Exercise
Can you return all of the data below as a JSON list of strings, with one string per line and blank lines omitted?
▼
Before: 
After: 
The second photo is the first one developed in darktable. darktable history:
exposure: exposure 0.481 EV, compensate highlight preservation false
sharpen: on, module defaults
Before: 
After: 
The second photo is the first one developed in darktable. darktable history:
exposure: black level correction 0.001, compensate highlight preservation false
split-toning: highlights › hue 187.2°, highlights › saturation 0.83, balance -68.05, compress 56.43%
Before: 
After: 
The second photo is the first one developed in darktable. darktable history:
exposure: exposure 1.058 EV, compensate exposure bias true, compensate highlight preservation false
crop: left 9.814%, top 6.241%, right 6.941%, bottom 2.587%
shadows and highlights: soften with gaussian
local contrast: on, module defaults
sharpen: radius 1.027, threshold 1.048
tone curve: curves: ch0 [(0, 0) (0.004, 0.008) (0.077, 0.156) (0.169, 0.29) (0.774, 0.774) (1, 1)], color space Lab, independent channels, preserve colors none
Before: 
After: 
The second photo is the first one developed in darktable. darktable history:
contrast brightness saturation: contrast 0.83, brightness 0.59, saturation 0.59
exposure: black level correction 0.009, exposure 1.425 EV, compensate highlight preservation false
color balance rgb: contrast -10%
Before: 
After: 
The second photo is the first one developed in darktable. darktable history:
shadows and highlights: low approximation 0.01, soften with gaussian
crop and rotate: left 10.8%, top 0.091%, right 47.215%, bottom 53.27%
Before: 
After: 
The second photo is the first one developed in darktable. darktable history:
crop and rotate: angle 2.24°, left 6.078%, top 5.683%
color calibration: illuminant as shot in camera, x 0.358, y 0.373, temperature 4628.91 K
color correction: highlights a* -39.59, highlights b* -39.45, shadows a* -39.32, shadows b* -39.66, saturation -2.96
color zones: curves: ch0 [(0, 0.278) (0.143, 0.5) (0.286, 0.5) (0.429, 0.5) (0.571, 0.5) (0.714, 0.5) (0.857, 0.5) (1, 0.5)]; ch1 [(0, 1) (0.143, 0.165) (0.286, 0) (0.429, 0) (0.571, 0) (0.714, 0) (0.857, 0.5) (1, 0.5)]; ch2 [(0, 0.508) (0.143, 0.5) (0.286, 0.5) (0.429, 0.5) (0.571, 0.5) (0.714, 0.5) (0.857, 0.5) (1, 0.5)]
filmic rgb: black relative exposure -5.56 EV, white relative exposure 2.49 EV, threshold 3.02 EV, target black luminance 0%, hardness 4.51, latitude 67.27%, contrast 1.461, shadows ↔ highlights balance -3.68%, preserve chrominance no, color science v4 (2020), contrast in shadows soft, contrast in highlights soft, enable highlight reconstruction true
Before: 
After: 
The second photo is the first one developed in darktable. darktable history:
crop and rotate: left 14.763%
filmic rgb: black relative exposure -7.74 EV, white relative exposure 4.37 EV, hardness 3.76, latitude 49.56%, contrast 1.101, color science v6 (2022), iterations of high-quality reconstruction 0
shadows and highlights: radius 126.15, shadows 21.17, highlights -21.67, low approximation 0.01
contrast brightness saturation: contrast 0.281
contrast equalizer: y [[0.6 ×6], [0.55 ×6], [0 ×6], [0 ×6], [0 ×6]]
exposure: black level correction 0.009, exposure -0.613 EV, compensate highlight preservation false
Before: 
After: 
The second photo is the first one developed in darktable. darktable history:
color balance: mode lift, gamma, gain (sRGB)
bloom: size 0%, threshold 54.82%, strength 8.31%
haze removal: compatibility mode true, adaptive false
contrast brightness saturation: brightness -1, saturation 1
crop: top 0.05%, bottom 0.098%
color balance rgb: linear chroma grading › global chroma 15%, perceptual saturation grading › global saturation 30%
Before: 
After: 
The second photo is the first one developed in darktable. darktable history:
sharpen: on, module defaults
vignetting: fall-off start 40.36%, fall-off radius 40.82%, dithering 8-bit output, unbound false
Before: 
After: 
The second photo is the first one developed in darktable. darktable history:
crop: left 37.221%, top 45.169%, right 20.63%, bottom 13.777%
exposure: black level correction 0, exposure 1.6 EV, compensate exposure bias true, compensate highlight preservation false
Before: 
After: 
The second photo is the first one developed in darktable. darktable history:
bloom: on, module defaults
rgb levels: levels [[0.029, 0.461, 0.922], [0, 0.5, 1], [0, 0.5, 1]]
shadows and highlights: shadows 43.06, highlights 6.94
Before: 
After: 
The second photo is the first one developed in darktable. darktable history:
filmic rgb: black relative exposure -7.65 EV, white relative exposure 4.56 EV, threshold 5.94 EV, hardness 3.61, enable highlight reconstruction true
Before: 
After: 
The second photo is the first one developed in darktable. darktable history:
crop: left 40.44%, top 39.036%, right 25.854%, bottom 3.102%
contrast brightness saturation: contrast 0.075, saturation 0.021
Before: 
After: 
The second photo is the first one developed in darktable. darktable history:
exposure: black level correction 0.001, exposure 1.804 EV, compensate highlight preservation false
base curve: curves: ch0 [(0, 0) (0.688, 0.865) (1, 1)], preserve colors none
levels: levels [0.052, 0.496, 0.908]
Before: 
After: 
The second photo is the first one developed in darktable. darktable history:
▲
Written response
[
  "Before: ",
  "After: ",
  "The second photo is the first one developed in darktable. darktable history:",
  "exposure: exposure 0.481 EV, compensate highlight preservation false",
  "sharpen: on, module defaults",
  "Before: ",
  "After: ",
  "The second photo is the first one developed in darktable. darktable history:",
  "exposure: black level correction 0.001, compensate highlight preservation false",
  "split-toning: highlights › hue 187.2°, highlights › saturation 0.83, balance -68.05, compress 56.43%",
  "Before: ",
  "After: ",
  "The second photo is the first one developed in darktable. darktable history:",
  "exposure: exposure 1.058 EV, compensate exposure bias true, compensate highlight preservation false",
  "crop: left 9.814%, top 6.241%, right 6.941%, bottom 2.587%",
  "shadows and highlights: soften with gaussian",
  "local contrast: on, module defaults",
  "sharpen: radius 1.027, threshold 1.048",
  "tone curve: curves: ch0 [(0, 0) (0.004, 0.008) (0.077, 0.156) (0.169, 0.29) (0.774, 0.774) (1, 1)], color space Lab, independent channels, preserve colors none",
  "Before: ",
  "After: ",
  "The second photo is the first one developed in darktable. darktable history:",
  "contrast brightness saturation: contrast 0.83, brightness 0.59, saturation 0.59",
  "exposure: black level correction 0.009, exposure 1.425 EV, compensate highlight preservation false",
  "color balance rgb: contrast -10%",
  "Before: ",
  "After: ",
  "The second photo is the first one developed in darktable. darktable history:",
  "shadows and highlights: low approximation 0.01, soften with gaussian",
  "crop and rotate: left 10.8%, top 0.091%, right 47.215%, bottom 53.27%",
  "Before: ",
  "After: ",
  "The second photo is the first one developed in darktable. darktable history:",
  "crop and rotate: angle 2.24°, left 6.078%, top 5.683%",
  "color calibration: illuminant as shot in camera, x 0.358, y 0.373, temperature 4628.91 K",
  "color correction: highlights a* -39.59, highlights b* -39.45, shadows a* -39.32, shadows b* -39.66, saturation -2.96",
  "color zones: curves: ch0 [(0, 0.278) (0.143, 0.5) (0.286, 0.5) (0.429, 0.5) (0.571, 0.5) (0.714, 0.5) (0.857, 0.5) (1, 0.5)]; ch1 [(0, 1) (0.143, 0.165) (0.286, 0) (0.429, 0) (0.571, 0) (0.714, 0) (0.857, 0.5) (1, 0.5)]; ch2 [(0, 0.508) (0.143, 0.5) (0.286, 0.5) (0.429, 0.5) (0.571, 0.5) (0.714, 0.5) (0.857, 0.5) (1, 0.5)]",
  "filmic rgb: black relative exposure -5.56 EV, white relative exposure 2.49 EV, threshold 3.02 EV, target black luminance 0%, hardness 4.51, latitude 67.27%, contrast 1.461, shadows ↔ highlights balance -3.68%, preserve chrominance no, color science v4 (2020), contrast in shadows soft, contrast in highlights soft, enable highlight reconstruction true",
  "Before: ",
  "After: ",
  "The second photo is the first one developed in darktable. darktable history:",
  "crop and rotate: left 14.763%",
  "filmic rgb: black relative exposure -7.74 EV, white relative exposure 4.37 EV, hardness 3.76, latitude 49.56%, contrast 1.101, color science v6 (2022), iterations of high-quality reconstruction 0",
  "shadows and highlights: radius 126.15, shadows 21.17, highlights -21.67, low approximation 0.01",
  "contrast brightness saturation: contrast 0.281",
  "contrast equalizer: y [[0.6 ×6], [0.55 ×6], [0 ×6], [0 ×6], [0 ×6]]",
  "exposure: black level correction 0.009, exposure -0.613 EV, compensate highlight preservation false",
  "Before: ",
  "After: ",
  "The second photo is the first one developed in darktable. darktable history:",
  "color balance: mode lift, gamma, gain (sRGB)",
  "bloom: size 0%, threshold 54.82%, strength 8.31%",
  "haze removal: compatibility mode true, adaptive false",
  "contrast brightness saturation: brightness -1, saturation 1",
  "crop: top 0.05%, bottom 0.098%",
  "color balance rgb: linear chroma grading › global chroma 15%, perceptual saturation grading › global saturation 30%",
  "Before: ",
  "After: ",
  "The second photo is the first one developed in darktable. darktable history:",
  "sharpen: on, module defaults",
  "vignetting: fall-off start 40.36%, fall-off radius 40.82%, dithering 8-bit output, unbound false",
  "Before: ",
  "After: ",
  "The second photo is the first one developed in darktable. darktable history:",
  "crop: left 37.221%, top 45.169%, right 20.63%, bottom 13.777%",
  "exposure: black level correction 0, exposure 1.6 EV, compensate exposure bias true, compensate highlight preservation false",
  "Before: ",
  "After: ",
  "The second photo is the first one developed in darktable. darktable history:",
  "bloom: on, module defaults",
  "rgb levels: levels [[0.029, 0.461, 0.922], [0, 0.5, 1], [0, 0.5, 1]]",
  "shadows and highlights: shadows 43.06, highlights 6.94",
  "Before: ",
  "After: ",
  "The second photo is the first one developed in darktable. darktable history:",
  "filmic rgb: black relative exposure -7.65 EV, white relative exposure 4.56 EV, threshold 5.94 EV, hardness 3.61, enable highlight reconstruction true",
  "Before: ",
  "After: ",
  "The second photo is the first one developed in darktable. darktable history:",
  "crop: left 40.44%, top 39.036%, right 25.854%, bottom 3.102%",
  "contrast brightness saturation: contrast 0.075, saturation 0.021",
  "Before: ",
  "After: ",
  "The second photo is the first one developed in darktable. darktable history:",
  "exposure: black level correction 0.001, exposure 1.804 EV, compensate highlight preservation false",
  "base curve: curves: ch0 [(0, 0) (0.688, 0.865) (1, 1)], preserve colors none",
  "levels: levels [0.052, 0.496, 0.908]",
  "Before: ",
  "After: ",
  "The second photo is the first one developed in darktable. darktable history:"
]